Saleh's opponents have criticised his public interventions since signing the deal -- which leaves him with his title for now -- as signs he may try to subvert the transfer plan, which he has backed out of three times.
The deputy to whom Saleh transferred power, Abd-Rabbu Mansour Hadi, on Saturday set Feb. 21 for the presidential election. Yemeni opposition parties have picked a former foreign minister to form a new government envisioned by the deal.
Yemen's neighbours, along with Washington and the United Nations, which echoed a Gulf power transfer plan in a Security Council resolution, hope a political process can halt a slide toward civil war in an impoverished country awash with weapons.
Sectarian fighting flares near saudi border
Regional powers, including the world's biggest oil exporter Saudi Arabia, fear a political vacuum in Yemen will embolden al Qaeda's Yemen-based wing.
Months of political paralysis over Saleh's fate have led to periodic shutdowns in the oil industry Yemen depends on for export revenue, while conflict with a long-standing separatist movement and militant Islamists in the south have flared anew.
In recent weeks, the Houthis have clashed with Salafi fighters, leading local tribesmen to craft a truce between them.

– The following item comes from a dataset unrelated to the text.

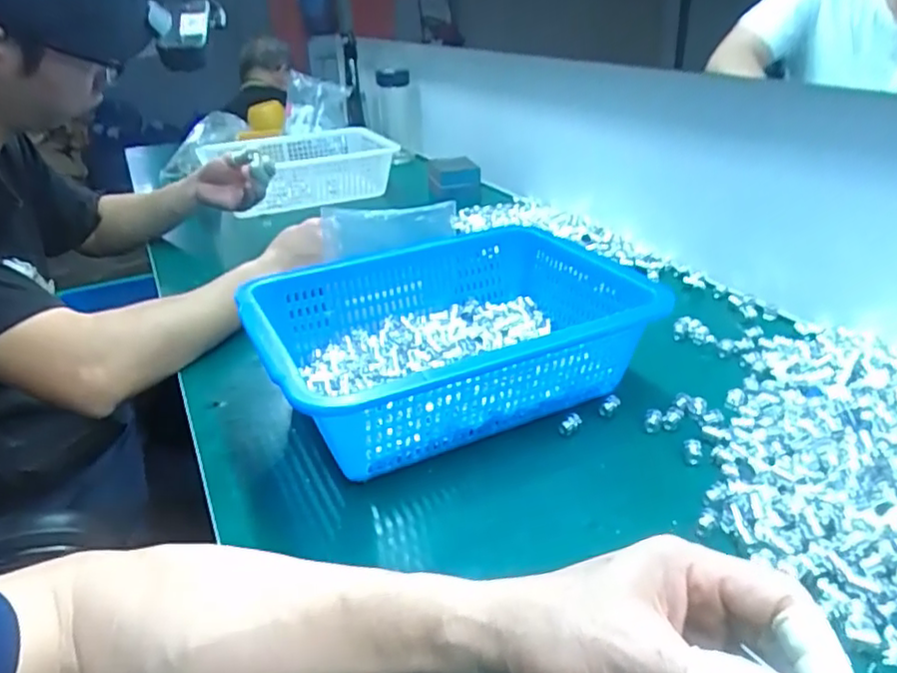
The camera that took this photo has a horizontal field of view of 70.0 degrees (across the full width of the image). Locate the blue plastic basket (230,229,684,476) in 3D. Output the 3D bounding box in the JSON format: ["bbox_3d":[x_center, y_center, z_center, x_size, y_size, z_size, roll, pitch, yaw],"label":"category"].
[{"bbox_3d":[-0.001,0.005,0.537,0.286,0.099,0.233,-15,31,-21],"label":"blue plastic basket"}]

It seemed to collapse on Saturday when, Salafi spokesman Abu Ismail said, Houthi fighters had shelled the town of Damaj.
Members of the Zaidi sect of Shi'ite Islam, the Houthi rebels led an uprising based in the northern Saada province that Saleh's forces struggled to crush, with Saudi Arabia intervening militarily in 2009 before a ceasefire took hold the next year.
The Houthis, who effectively control the northern Saada province, are deeply wary of Saudi Arabia's promotion of puritanical Sunni Salafi creeds that class Shi'ites as heretics.
Dayfallah al-Shami, a member of the Houthis' political office, disputed the Salafi account of the fighting. He told Reuters that Houthi leader Abdelmalek al-Houthi had issued orders for a ceasefire but the Salafis had rejected it and fought on.
"We have martyrs and wounded," he said. "We have informed the mediators that the Salafis can have their slogans as long as they refrain from incitement and takfir (denouncing a Muslim as an infidel)."
The representative of the Salafis, who identified himself as Abu Ismail, said nationals of the United States, Indonesia, Malaysia and Russia were among the dead after shells hit the grounds of a religious school, Dar al-Hadith, in Saada, which lies in Yemen's northwest and borders Saudi Arabia.
A Houthi official, Saleh Habra, has accused the Yemeni government of arming their Salafi foes, who he said were constructing a military camp near the Saudi border.